Pas encore avec opera,  pas encore en 64bits,... bref c'est pas terrible tout ça...   :Evil or Very Mad:   :Sad: 

----------

## titoucha

 *E11 wrote:*   

> Pas encore avec opera,  pas encore en 64bits,... bref c'est pas terrible tout ça...   

 

Adobe va devoir se mettre au 64bits rapidement, car d'après ce que j'ai lu sur W$ Vista, la version 64 et 32bits seront différentes, il y aura des fonctions dans la 32bits qu'il n'y aura pas dans la 32.

En plus crosoft à déclaré que beaucoup de nouveautés seront intégrées dans la 64 et pas dans la 32, je pense qu'ils sont entrain de pousser le 32bits dehors.

----------

## Trapamoosch

Je me permet de faire remonter le thread pour signaler que la beta 2 est dispo dans Portage.
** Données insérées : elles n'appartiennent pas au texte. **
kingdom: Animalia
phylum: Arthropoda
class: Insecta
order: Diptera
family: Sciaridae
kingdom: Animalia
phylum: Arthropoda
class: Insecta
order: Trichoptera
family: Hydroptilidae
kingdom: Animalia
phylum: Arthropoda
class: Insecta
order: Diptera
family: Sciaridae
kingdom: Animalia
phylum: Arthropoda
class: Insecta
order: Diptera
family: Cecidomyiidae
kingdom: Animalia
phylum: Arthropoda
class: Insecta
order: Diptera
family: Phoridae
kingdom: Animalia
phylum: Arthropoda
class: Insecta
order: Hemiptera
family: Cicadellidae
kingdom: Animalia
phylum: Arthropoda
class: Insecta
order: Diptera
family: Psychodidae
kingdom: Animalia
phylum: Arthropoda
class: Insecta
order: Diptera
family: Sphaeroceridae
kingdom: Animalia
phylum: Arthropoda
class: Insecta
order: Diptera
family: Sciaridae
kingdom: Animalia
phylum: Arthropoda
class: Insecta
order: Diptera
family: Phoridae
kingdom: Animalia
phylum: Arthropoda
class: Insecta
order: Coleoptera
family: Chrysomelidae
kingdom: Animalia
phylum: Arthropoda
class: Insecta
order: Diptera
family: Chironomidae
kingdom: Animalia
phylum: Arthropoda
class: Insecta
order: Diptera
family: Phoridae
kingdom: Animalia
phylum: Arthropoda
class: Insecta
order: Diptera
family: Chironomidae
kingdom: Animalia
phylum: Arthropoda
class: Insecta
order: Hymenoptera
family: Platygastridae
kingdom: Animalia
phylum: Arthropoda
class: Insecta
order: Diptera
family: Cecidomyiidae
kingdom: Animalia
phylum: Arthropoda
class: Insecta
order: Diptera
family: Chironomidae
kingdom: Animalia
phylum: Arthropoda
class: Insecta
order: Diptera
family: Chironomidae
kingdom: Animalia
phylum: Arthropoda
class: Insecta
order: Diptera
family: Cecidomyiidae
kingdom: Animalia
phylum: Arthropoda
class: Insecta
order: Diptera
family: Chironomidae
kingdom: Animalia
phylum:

Après quelques tests, ça a l'air beaucoup plus stable même si j'ai encore quelques onglets très longs à fermer (et c'est un peu pénible).

----------

## UB|K

 *XavierMiller wrote:*   

> Version 32 bits uniquement, mais c'est déjà ça (yaka utiliser mozilla-firefox-bin comme tout le monde)

 

pas comme tout le monde: on peut utiliser un plugin 32bit dans un firefox 64bit grâce à nspluginwrapper. Bon, ça plante de temps en temps mais si on utilise en plus flashblock afin de limiter utilisation de flash au strict nécessaire, ça passe...

----------